2020 is Cursed? Here’s Some Good News to Turn That Stigma Around.
- Dalton Carper

- May 27, 2020
- 4 min read
Did you know there are wild jaguars in the United States?
No? Don’t worry, not many people do.
Rising above the Arizona desert, the Santa Rita Mountains cradle 10,000 years of Indigenous history, as well as act as the home for a species of native jaguar, the Coleman’s coral root, which is a desert orchid endemic to southern Arizona & southwestern New Mexico (only a few hundred flowers are known to exist) and many more rare and endangered species.
Well, this unique and incredibly precious landscape was under threat just under a year ago.
Toronto-based Hudbay Minerals Inc., which had attempted to build a large-scale mine directly in the area these endangered species are located after they received everything they needed to start mining with the greenlight from The U.S. Fish and Wildlife Service.
The service claimed the mine would not jeopardize threatened and endangered species in the area, even though many models and many protestors begged differently.
Because of this, back in September 2017, the Center for Biological Diversity sued to challenge the Fish and Wildlife Service’s opinion under the grounds that there was insufficient evidence to determine the mine would not jeopardize threatened and endangered species in the area.
Fast-forward to February 10, 2020.
A federal court ruling found that the mine had enough potential to disrupt the ecosystem that it would need to be stopped from beginning.
“A federal judge today overturned the U.S. Fish and Wildlife Service’s approval of a controversial open-pit copper mine in southern Arizona’s Santa Rita Mountains because of threats to jaguars and other endangered species,” the ruling stated.
In the ruling, Judge Soto determined that the biological opinion the agency relied on to approve the mine failed to ensure protections for endangered species in the area, including jaguars, northern Mexican garter snakes, Chiricahua leopard frogs, fish and birds.
He threw out the opinion and ordered the agency to start over.
For the endangered jaguar, Soto ruled that the Fish and Wildlife Service violated the law’s requirement of “institutionalized caution” by using an improper heightened standard to determine whether the mine would destroy the animal’s critical habitat.
This implies that the Fish and Wildlife Service lied as to the potential dangers placed on inserting a mine directly into this environment, and the effect that that action would have on the fragile ecosystem they live in.
“The heightened standard impermissibly constrains the effectiveness of the ESA’s protections, which comes at a high, and potentially detrimental, cost to listed species and their habitat,” Soto said.
The agency also failed to identify the “tipping point” for the endangered northern Mexican gartersnake before determining whether the severe impact caused by the proposed mine would jeopardize the species’ survival or recovery.

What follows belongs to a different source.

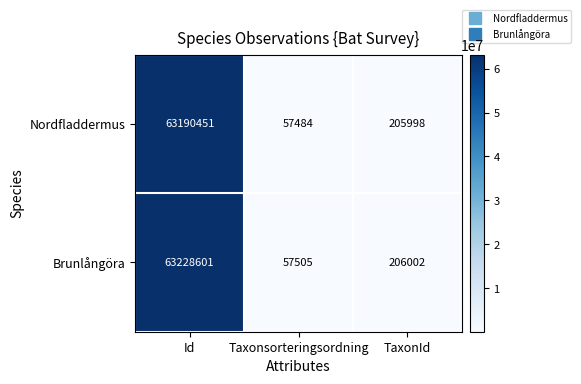

The value of Brunlångöra at Id is 63228601. True or false?

True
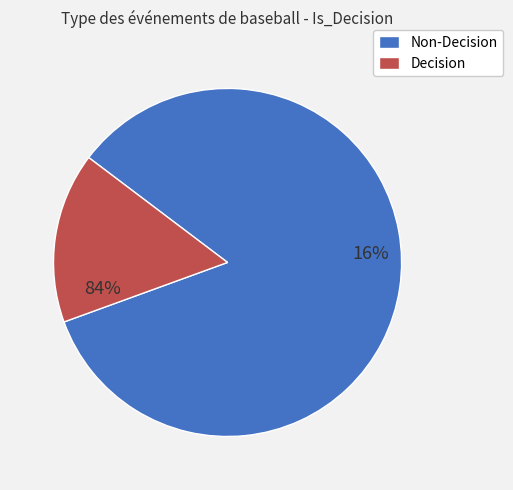

To the nearest percent, what is the difference between the True and False slice percentages?

68%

“This is a wonderful win for the Santa Rita’s rare and beautiful animals, including the endangered jaguar,” Marc Fink, a senior attorney at the Center for Biological Diversity, said. “The judge put the focus right where it belongs, on the protections demanded by the Endangered Species Act, and on sound scientific analysis of what these imperiled species need to survive and recover.”
Fink said that the ruling helped protect these animals, and rightly so, as they are important members of the history and future of the area.
“The jaguars and endangered frogs, snakes and fish that call this place home are too important and vulnerable to be sacrificed for mining company profits,” Fink said.
The animals are also not the only winners in the decision either.
The Tohono O’odham Nation, Pascua Yaqui Tribe, and Hopi Tribe, among numerous other ancestral tribes, have worshipped, foraged, hunted, and laid their ancestors to rest in the mountains for generations and the proposed dig would have buried dozens of sites, sacred to the Tribes, under 1.8 billion tons of toxic waste.
The mine’s construction would raze ancestral Hohokam burial grounds, a historic Hohokam village, and vital mountain springs as well as disrupt numerous other tribal importances.
“Our relationship to the land is first and foremost,” Austin G. Nuñez, chairman of the Tohono O’odham Nation’s San Xavier District in Tucson, said. “When our Hohokam ancestors’ laid their loved ones in their final resting place, they never envisioned having them disturbed and we make every effort to not disturb them; we still feel their spirits today.”
However, there is still work yet to be done.
The almost certain result of Soto’s ruling is that the wildlife service, as well as Hudbay Minerals, will look to revise the three sections Judge Soto mainly found issue with, and return to courts with a revised plan to continue mining.
The only part of Soto’s ruling being appealed currently is a section upholding an earlier wildlife service decision to put the mine site and surrounding lands into jaguar critical habitat.
Hudbay is expecting that the 9th Circuit Court of Appeals in San Francisco will go along with a recent opinion by the 10th Circuit Court of Appeals in Denver overturning a service decision designating 103,000 acres in southwest New Mexico as jaguar critical habitat.
What this means is that, for now, rare species of animals and a beautiful landscape in Southern Arizona are safe.
But in the long term, anything is possible.